The payday lenders took more of a scatter shot approach. Sandy Theis saw that as a sign of weakness. “They’re changing topics every few days,” Theis told me a few weeks before election day, “which tells me they’re still searching for a message that has traction.” Alternatively, it also could have indicated that their polling revealed any number of weaknesses in the anti-payday argument. As Greg Haas could have predicted, the payday lenders hammered away at the database issue. As written, the referendum wouldn’t do anything to change what Ted Saunders called the “Big Brother aspect” of the bill: The state would still keep track of the number of loans people took out in a given year even if the “no” side won. But it was also a potent issue, and so the lenders incessantly ran a television commercial reminding viewers of a few of the state’s more infamous data breaches. The industry also played to antigovernment sentiments by slyly making fun of this idea that the law required them to express the terms of a two-week loan as an APR. Imagine, the ad asked, if the authorities required rental car companies to advertise their rates as an annual rate: $10,585 a year for a compact rather than $29 a day. “Maybe they just think we’re all stupid,” the ad’s tag line sneered.
But mainly the payday lenders played to people’s fears. “Our polling shows that seventy percent of people are afraid of losing jobs,” Ted Saunders had told his fellow payday lenders in Las Vegas. “So we’re running a whole lot of ads about jobs.” Set to ominous music, one showed a set of grainy black-and-white photos of what at quick glance looked like a kind of postapocalyptic Ohio. Ohio had lost hundreds of thousands of jobs in recent years, a narrator intones. “Is this the time to shut down an Ohio industry and eliminate another 6,000 jobs?” For a time, the No campaign took to calling Issue 5 the “job killing initiative.”

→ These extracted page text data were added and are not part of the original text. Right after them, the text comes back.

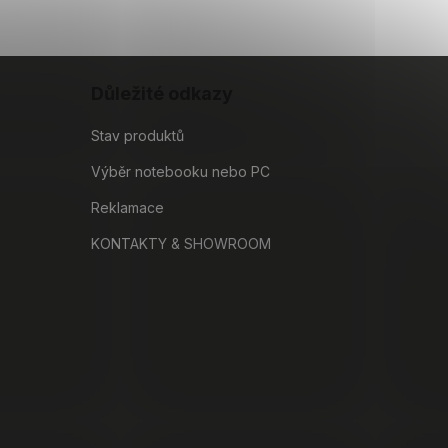
Důležité odkazy
Stav produktů
Výběr notebooku nebo PC
Reklamace
KONTAKTY & SHOWROOM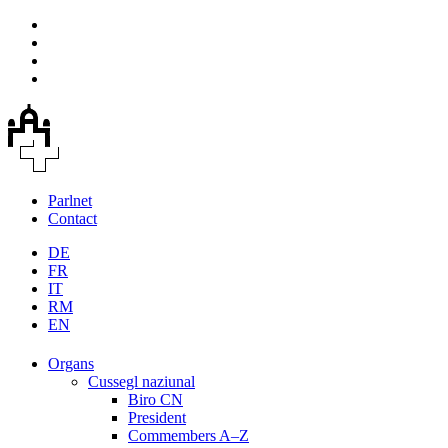
Parlnet
Contact
DE
FR
IT
RM
EN
Organs
Cussegl naziunal
Biro CN
President
Commembers A–Z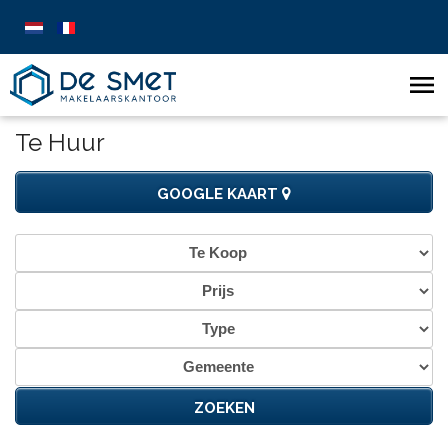
Te Huur
GOOGLE KAART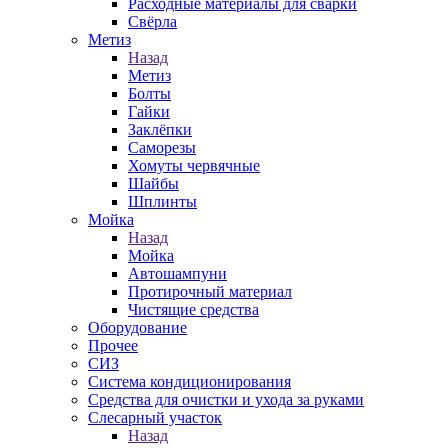
Расходные материалы для сварки
Свёрла
Метиз
Назад
Метиз
Болты
Гайки
Заклёпки
Саморезы
Хомуты червячные
Шайбы
Шплинты
Мойка
Назад
Мойка
Автошампуни
Протирочный материал
Чистящие средства
Оборудование
Прочее
СИЗ
Система кондиционирования
Средства для очистки и ухода за руками
Слесарный участок
Назад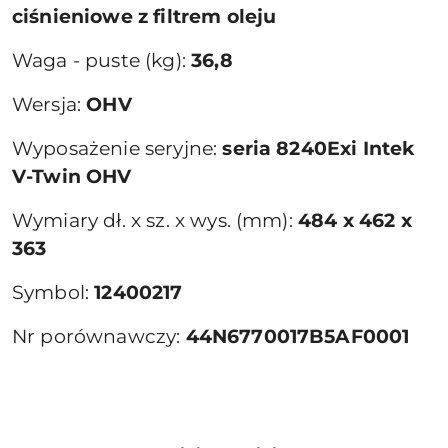
ciśnieniowe z filtrem oleju
Waga - puste (kg):
36,8
Wersja:
OHV
Wyposażenie seryjne:
seria 8240Exi Intek
V-Twin OHV
Wymiary dł. x sz. x wys. (mm):
484 x 462 x
363
Symbol:
12400217
Nr porównawczy:
44N6770017B5AF0001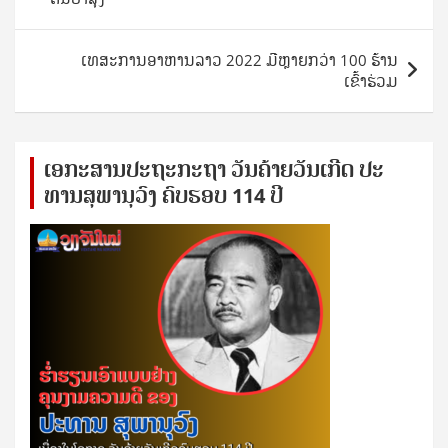
ເທສະການອາຫານລາວ 2022 ມີຫຼາຍກວ່າ 100 ຮ້ານ
ເຂົ້າຮ່ວມ
ເອ​ກະ​ສານ​ປະ​ຖະ​ກະ​ຖ​າ ວັນ​ຄ້າຍ​ວັນ​ເກີດ ປ​ະ​
ທານ​ສຸ​ພາ​ນຸ​ວົງ ຄົບ​ຮອບ 114 ປີ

That 6,000 number was a fabrication. Ohio had roughly 1,500 stores in the fall of 2008. Some had one employee; most of the rest employed two. Even accounting for an extra 150 roving district and regional managers, it didn’t add up to anywhere near 6,000 Ohio jobs. And a restrictive rate cap wouldn’t necessarily mean that every payday employee lost his or her job. By August, the state’s consumer finance department had received nearly 1,100 license applications from existing payday stores looking to offer alternative loan products should Yes on Issue 5 prevail. People would lose jobs, no doubt, but nowhere near 6,000.